In the Matter of George Moran, Petitioner. riginal

Decision Date05 November 1906
Docket NumberO,No. 8,8
Citation27 S.Ct. 25,203 U.S. 96,51 L.Ed. 105
PartiesIN THE MATTER OF GEORGE MORAN, Petitioner. riginal
CourtU.S. Supreme Court

Messrs. Finis E. Riddle and William I. Cruce for petitioner.

[Argument of Counsel from pages 97-101 intentionally omitted] Messrs. Don C. Smith and W. O. Cromwell for respondent.

[Argument of Counsel from page 101 intentionally omitted] Mr. Justice Holmes delivered the opinion of the court:

This is a petition for a writ of habeas corpus and a writ of certiorari, brought by a person imprisoned on a conviction for murder, alleging that the judgment under which he is held is void. A rule to show cause was issued and the case was heard on the petition and answer. The various grounds upon which the petition is supported are alleged to go to the jurisdiction of the trial court. Ex parte Harding, 120 U. S. 782, 30 L. ed. 824, 7 Sup. Ct. Rep. 780. See New v. Oklahoma, 195 U. S. 252, 49 L. ed. 182, 25 Sup. Ct. Rep. 68. A writ of habeas corpus for the same causes was heard by the circuit court of appeals and discharged. Ex parte Moran, 144 Fed. 594. The judgment also was affirmed by the supreme court of the territory in which the petitioner was tried. 14 Okla. 544, 78 Pac. 111.

# RAW RECORDS
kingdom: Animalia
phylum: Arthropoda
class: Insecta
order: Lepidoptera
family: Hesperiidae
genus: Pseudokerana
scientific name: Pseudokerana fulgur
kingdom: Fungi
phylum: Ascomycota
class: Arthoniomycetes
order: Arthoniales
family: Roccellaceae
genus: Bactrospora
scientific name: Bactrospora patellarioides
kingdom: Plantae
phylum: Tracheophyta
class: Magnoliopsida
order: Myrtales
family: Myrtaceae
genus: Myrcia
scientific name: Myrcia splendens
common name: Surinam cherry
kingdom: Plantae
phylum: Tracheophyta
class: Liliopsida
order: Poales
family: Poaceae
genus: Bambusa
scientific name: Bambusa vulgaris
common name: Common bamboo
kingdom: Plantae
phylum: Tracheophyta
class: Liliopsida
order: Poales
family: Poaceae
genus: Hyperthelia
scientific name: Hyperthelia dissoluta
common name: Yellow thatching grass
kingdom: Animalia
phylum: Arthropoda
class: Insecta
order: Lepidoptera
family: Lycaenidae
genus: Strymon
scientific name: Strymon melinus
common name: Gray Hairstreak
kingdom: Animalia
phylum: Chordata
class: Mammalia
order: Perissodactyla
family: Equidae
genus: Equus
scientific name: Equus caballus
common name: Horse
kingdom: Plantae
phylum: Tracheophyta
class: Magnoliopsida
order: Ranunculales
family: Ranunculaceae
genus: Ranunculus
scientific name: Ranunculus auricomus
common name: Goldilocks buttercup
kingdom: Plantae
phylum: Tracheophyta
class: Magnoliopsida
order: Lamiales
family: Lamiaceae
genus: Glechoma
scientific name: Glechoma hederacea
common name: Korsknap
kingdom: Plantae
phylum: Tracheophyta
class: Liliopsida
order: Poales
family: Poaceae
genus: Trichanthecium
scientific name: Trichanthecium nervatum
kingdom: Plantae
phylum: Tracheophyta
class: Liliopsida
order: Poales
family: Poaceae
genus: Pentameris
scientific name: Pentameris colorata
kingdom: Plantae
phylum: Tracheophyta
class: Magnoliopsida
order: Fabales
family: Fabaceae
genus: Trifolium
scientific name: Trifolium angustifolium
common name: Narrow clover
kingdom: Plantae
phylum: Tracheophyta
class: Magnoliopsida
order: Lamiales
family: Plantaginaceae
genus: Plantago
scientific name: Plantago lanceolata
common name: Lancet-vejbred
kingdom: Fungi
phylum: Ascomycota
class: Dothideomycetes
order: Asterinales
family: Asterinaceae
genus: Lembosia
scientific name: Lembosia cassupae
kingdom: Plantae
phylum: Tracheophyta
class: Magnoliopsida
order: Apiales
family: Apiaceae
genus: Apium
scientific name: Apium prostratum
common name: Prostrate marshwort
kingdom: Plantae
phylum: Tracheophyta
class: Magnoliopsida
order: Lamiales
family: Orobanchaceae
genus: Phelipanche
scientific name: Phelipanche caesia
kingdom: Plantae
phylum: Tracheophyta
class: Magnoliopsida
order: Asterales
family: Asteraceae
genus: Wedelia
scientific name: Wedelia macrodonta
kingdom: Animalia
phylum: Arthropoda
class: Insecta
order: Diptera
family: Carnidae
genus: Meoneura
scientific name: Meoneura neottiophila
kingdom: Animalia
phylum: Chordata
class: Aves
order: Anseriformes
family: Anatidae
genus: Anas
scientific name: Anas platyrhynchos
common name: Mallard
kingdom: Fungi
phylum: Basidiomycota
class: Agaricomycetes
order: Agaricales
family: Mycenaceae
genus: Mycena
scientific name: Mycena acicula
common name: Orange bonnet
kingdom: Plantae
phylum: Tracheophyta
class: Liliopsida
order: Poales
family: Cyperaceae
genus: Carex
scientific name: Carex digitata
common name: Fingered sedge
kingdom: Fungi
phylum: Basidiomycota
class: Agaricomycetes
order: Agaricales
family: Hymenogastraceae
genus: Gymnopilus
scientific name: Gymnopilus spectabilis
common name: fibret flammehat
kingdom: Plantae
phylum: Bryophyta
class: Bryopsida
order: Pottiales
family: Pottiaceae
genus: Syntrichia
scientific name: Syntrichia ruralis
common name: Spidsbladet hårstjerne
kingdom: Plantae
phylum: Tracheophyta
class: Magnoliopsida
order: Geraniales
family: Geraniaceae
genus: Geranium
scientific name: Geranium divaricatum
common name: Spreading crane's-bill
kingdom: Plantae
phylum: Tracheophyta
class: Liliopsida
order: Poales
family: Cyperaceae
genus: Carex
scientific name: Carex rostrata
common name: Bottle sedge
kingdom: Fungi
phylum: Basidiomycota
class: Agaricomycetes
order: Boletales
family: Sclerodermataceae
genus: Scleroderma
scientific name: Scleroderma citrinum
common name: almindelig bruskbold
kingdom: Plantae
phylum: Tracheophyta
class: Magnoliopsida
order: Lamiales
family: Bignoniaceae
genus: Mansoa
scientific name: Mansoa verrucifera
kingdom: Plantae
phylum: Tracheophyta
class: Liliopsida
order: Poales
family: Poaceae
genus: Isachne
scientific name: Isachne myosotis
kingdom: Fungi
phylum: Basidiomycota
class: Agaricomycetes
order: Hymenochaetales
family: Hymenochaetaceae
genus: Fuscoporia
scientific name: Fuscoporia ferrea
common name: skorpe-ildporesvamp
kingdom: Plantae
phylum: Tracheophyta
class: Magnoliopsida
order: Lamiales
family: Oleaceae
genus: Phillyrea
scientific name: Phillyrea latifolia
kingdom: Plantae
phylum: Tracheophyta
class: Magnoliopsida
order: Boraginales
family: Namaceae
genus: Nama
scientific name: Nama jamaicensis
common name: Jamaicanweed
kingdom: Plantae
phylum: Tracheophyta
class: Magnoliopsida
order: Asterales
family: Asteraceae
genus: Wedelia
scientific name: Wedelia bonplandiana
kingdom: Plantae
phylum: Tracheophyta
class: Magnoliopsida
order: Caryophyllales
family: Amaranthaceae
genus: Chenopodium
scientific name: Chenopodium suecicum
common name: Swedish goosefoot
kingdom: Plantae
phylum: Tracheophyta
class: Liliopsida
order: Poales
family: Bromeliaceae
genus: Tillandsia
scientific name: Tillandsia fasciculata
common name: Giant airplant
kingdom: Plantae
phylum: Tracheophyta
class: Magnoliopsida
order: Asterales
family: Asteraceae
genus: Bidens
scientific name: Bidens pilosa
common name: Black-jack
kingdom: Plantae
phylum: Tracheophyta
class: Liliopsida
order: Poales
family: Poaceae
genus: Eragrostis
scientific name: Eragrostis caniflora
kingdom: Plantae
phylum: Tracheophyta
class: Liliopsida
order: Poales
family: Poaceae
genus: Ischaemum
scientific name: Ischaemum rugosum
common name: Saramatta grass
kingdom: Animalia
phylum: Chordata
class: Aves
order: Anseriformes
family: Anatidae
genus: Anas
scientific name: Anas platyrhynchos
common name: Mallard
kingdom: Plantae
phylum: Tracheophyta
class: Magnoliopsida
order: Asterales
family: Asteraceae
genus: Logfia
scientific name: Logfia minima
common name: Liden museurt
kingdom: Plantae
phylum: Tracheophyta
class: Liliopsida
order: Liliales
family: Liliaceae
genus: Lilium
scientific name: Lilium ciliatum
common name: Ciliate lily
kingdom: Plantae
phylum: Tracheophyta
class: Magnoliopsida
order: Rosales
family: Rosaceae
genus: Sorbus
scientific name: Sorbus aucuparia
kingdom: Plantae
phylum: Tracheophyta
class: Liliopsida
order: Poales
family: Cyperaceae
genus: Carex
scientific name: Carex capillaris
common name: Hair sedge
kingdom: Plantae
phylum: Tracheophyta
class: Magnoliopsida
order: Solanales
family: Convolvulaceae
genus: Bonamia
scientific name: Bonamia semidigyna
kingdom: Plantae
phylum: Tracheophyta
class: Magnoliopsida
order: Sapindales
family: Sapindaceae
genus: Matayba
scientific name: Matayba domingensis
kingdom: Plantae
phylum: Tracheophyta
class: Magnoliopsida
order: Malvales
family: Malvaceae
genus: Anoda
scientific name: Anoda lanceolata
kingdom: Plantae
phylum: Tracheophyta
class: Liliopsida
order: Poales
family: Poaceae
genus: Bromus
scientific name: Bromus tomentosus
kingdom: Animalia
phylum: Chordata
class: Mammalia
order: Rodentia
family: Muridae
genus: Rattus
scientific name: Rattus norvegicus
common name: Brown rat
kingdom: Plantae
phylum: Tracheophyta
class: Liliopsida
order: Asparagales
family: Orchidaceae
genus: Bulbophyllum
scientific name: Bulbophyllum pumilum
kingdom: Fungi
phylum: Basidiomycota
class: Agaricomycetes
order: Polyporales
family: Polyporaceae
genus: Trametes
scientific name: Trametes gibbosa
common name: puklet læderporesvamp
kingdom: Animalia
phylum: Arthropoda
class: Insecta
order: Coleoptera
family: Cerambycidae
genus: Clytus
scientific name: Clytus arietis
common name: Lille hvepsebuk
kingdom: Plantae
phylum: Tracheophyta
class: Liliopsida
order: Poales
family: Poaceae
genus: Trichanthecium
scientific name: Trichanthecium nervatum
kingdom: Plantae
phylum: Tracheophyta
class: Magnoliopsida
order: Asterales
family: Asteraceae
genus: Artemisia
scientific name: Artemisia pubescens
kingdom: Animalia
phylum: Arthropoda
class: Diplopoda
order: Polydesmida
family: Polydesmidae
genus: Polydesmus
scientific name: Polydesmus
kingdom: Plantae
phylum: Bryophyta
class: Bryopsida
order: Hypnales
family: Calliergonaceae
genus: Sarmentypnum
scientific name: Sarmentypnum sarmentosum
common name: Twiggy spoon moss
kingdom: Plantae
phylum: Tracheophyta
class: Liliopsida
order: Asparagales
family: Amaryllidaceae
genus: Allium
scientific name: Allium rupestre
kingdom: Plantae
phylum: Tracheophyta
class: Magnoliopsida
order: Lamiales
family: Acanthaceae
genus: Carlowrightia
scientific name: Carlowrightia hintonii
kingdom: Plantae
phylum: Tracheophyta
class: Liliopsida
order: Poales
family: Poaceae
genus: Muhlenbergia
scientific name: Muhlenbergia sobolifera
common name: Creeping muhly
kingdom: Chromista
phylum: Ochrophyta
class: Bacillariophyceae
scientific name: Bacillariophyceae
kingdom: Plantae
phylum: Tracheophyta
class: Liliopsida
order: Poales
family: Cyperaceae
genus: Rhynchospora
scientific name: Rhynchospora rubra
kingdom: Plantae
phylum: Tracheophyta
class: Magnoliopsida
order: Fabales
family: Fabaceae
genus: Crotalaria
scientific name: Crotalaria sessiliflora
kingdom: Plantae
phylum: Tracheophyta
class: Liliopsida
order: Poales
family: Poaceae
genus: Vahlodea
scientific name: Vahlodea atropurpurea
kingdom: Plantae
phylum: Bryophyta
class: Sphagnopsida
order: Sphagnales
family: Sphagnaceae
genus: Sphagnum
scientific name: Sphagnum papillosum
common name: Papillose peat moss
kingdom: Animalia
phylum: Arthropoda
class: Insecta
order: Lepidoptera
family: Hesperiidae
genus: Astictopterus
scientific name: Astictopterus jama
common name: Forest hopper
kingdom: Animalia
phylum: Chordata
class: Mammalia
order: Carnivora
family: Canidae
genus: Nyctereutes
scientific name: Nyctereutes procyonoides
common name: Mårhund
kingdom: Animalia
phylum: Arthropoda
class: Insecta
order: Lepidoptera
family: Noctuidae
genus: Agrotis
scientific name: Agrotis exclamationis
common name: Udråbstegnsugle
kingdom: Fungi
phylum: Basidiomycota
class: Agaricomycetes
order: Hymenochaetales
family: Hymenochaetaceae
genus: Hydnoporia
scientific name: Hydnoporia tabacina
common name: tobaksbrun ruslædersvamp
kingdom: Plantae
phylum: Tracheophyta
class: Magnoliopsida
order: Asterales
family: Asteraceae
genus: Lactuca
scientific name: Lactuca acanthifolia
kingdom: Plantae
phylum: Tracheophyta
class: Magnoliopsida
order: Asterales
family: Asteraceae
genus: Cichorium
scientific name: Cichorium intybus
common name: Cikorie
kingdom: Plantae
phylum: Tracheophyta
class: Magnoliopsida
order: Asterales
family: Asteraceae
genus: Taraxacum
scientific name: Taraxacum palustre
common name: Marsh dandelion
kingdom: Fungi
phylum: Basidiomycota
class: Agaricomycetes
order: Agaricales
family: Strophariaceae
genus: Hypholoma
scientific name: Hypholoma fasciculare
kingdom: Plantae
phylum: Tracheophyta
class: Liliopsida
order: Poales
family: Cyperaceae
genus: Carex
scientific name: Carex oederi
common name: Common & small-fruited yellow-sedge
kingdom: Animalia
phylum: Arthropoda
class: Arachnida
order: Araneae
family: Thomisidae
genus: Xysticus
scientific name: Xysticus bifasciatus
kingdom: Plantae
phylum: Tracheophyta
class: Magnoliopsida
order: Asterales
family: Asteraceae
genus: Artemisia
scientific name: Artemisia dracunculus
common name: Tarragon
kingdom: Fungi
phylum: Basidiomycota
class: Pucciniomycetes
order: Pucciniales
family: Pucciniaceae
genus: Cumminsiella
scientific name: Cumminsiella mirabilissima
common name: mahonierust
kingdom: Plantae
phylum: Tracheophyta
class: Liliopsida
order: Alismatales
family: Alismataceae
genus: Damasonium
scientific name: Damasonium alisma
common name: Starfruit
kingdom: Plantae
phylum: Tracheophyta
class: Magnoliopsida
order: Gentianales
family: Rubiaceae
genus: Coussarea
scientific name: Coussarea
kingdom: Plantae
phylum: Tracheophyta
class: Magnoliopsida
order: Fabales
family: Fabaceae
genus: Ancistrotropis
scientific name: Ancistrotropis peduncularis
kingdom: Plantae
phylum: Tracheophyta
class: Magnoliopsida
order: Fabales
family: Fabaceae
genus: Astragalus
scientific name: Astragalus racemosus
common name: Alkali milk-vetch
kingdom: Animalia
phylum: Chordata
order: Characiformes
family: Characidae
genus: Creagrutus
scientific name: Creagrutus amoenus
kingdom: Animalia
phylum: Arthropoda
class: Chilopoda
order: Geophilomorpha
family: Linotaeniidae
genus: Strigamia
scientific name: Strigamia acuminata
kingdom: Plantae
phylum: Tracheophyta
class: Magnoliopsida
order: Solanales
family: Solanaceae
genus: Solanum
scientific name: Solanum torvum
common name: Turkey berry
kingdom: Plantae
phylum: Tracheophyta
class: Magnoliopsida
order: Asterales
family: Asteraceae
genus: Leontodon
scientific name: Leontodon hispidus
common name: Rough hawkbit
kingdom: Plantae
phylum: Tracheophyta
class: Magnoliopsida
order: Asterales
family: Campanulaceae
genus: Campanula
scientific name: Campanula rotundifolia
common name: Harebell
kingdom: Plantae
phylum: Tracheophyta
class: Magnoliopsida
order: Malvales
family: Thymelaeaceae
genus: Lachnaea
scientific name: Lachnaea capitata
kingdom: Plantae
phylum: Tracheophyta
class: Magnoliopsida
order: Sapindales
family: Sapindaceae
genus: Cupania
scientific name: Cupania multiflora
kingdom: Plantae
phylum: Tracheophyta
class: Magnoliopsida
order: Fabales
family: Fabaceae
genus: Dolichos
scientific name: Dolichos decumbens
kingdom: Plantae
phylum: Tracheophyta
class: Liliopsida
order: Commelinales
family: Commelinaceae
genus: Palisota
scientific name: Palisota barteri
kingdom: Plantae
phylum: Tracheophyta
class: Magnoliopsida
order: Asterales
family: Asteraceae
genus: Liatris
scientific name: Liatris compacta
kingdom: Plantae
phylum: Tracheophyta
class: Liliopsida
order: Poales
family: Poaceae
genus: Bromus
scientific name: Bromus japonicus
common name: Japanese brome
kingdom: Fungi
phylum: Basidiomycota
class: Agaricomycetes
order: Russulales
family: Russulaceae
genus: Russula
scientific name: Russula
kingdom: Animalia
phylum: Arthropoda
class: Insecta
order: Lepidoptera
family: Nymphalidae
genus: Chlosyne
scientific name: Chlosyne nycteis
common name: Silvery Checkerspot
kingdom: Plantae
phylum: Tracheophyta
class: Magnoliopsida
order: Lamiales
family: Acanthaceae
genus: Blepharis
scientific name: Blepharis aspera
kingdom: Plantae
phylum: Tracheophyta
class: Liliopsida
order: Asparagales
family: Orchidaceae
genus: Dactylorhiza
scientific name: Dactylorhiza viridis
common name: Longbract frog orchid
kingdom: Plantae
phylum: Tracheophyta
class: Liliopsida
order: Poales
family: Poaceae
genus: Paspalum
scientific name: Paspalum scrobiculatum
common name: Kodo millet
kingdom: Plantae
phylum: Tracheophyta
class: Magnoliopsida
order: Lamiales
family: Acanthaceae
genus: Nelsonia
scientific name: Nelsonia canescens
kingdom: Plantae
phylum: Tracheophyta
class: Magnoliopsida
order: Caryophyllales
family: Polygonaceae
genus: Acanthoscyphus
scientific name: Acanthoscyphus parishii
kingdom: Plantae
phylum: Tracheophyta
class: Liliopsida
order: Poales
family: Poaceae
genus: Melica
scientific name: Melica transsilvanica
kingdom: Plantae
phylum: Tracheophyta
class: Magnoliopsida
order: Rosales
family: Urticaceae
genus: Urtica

# EXERCISE AIM
Quote the stretch of the court opinion from "Decision Date05 November" through "Cromwell for respondent.".

# ANSWER TO THIS PROBLEM
Decision Date05 November 1906
Docket NumberO,No. 8,8
Citation27 S.Ct. 25,203 U.S. 96,51 L.Ed. 105
PartiesIN THE MATTER OF GEORGE MORAN, Petitioner. riginal
CourtU.S. Supreme Court

Messrs. Finis E. Riddle and William I. Cruce for petitioner.

[Argument of Counsel from pages 97-101 intentionally omitted] Messrs. Don C. Smith and W. O. Cromwell for respondent.